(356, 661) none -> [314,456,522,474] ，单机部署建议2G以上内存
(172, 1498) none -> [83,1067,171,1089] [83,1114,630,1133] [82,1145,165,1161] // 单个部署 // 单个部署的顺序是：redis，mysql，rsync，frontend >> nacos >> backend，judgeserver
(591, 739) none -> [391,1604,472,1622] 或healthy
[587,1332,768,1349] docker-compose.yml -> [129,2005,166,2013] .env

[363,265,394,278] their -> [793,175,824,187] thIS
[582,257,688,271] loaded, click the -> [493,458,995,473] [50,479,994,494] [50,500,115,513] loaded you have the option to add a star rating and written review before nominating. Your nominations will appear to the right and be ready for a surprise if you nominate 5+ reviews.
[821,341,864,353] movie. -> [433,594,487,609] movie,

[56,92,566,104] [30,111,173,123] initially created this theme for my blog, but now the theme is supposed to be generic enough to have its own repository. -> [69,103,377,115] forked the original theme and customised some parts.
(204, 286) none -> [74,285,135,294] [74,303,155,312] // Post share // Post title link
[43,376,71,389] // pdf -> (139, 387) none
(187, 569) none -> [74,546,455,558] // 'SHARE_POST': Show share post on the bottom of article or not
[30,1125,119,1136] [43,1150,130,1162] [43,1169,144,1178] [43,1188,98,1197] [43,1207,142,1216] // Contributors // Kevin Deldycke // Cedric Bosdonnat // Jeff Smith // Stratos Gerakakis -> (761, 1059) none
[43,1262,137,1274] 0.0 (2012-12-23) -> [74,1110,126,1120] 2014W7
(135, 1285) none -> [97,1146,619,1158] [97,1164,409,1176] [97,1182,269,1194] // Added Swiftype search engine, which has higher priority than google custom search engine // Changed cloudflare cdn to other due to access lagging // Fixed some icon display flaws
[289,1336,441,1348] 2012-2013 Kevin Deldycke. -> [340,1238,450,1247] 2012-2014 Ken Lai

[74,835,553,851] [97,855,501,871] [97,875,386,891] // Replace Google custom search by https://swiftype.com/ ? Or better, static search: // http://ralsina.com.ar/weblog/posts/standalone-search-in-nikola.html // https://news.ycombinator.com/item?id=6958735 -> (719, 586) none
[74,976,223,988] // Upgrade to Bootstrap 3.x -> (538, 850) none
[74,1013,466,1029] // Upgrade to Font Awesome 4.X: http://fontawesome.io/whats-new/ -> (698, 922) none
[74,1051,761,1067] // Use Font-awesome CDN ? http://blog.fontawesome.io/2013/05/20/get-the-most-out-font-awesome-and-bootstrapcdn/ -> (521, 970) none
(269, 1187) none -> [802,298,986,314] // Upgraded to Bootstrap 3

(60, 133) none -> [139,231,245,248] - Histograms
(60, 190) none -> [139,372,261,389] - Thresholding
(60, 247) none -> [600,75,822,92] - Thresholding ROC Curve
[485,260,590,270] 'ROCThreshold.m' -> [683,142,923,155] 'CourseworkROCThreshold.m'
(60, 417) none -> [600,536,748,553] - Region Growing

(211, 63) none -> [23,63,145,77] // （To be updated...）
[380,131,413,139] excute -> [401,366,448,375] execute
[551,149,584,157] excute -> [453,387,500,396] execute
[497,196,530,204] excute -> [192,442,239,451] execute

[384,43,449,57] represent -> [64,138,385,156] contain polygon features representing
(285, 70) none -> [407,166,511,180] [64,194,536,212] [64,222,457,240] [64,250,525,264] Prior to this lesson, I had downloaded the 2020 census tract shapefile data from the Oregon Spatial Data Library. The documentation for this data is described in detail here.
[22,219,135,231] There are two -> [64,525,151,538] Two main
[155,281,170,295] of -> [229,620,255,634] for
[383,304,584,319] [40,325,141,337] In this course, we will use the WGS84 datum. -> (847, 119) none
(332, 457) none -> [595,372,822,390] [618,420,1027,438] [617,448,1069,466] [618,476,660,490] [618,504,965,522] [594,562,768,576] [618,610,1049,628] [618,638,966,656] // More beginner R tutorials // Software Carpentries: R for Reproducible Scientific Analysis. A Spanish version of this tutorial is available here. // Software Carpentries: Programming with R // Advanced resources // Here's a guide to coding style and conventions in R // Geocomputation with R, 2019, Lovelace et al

** HOW TO COMPLETE THIS TASK **
Reproduce verbatim the lines above, from the line with "[582,257,688,271] loaded, click" through the line with "[43,1262,137,1274] 0.0 (2012-12-23)".

** ANSWER BOX **
[582,257,688,271] loaded, click the -> [493,458,995,473] [50,479,994,494] [50,500,115,513] loaded you have the option to add a star rating and written review before nominating. Your nominations will appear to the right and be ready for a surprise if you nominate 5+ reviews.
[821,341,864,353] movie. -> [433,594,487,609] movie,

[56,92,566,104] [30,111,173,123] initially created this theme for my blog, but now the theme is supposed to be generic enough to have its own repository. -> [69,103,377,115] forked the original theme and customised some parts.
(204, 286) none -> [74,285,135,294] [74,303,155,312] // Post share // Post title link
[43,376,71,389] // pdf -> (139, 387) none
(187, 569) none -> [74,546,455,558] // 'SHARE_POST': Show share post on the bottom of article or not
[30,1125,119,1136] [43,1150,130,1162] [43,1169,144,1178] [43,1188,98,1197] [43,1207,142,1216] // Contributors // Kevin Deldycke // Cedric Bosdonnat // Jeff Smith // Stratos Gerakakis -> (761, 1059) none
[43,1262,137,1274] 0.0 (2012-12-23) -> [74,1110,126,1120] 2014W7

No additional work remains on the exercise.